***** DATASET RECORDS *****
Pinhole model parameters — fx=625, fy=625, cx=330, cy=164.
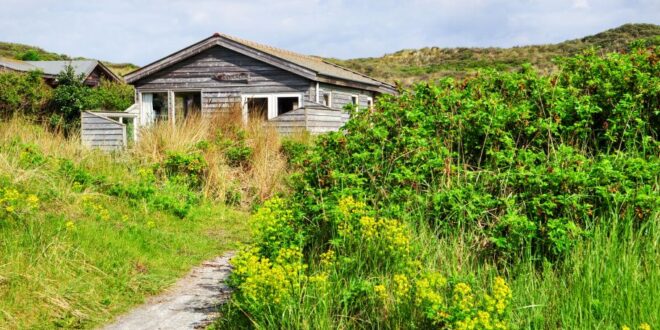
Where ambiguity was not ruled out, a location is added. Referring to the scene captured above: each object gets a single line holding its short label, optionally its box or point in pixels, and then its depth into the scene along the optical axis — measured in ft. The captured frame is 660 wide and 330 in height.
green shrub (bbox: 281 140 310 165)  36.40
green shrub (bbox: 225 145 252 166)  36.65
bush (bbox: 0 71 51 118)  71.36
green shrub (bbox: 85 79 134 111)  78.12
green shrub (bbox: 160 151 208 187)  34.27
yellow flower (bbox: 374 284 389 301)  12.78
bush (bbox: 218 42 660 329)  13.50
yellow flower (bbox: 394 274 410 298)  12.53
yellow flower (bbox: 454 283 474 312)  11.43
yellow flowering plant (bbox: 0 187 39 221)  20.95
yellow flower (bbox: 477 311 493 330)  10.83
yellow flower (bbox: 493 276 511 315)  11.20
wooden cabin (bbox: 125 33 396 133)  66.44
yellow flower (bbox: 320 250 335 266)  14.29
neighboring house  98.99
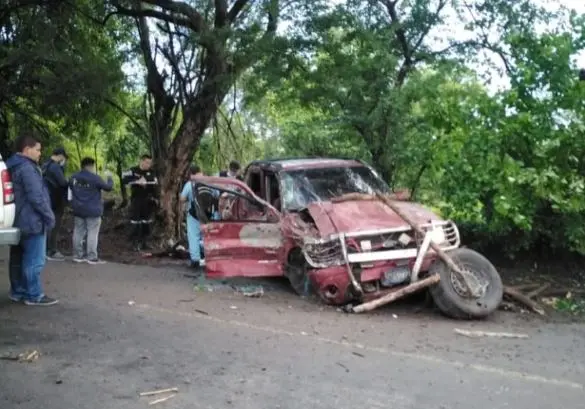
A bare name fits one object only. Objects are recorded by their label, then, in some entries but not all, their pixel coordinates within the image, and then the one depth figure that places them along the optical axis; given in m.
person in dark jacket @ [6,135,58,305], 7.18
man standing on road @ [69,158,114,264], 10.62
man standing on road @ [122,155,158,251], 13.08
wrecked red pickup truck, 7.84
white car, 6.77
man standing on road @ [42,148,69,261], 10.90
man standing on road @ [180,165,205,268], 10.99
*****
There is a line with "Where ambiguity was" and a line with "bush (bbox: 0" above. Copy exactly those two lines and all lines between them, with nothing else.

SOLUTION =>
Where ambiguity was not ruled out, a location is added. Referring to the scene captured above: each object gets a single line holding its short label, optionally its box or point in pixels, and then its depth into the scene along the optical axis — measured in ft. The captured frame is 660 wide and 330 in height.
green shrub (bbox: 281 140 310 165)  36.40
green shrub (bbox: 225 145 252 166)  36.65
bush (bbox: 0 71 51 118)  71.36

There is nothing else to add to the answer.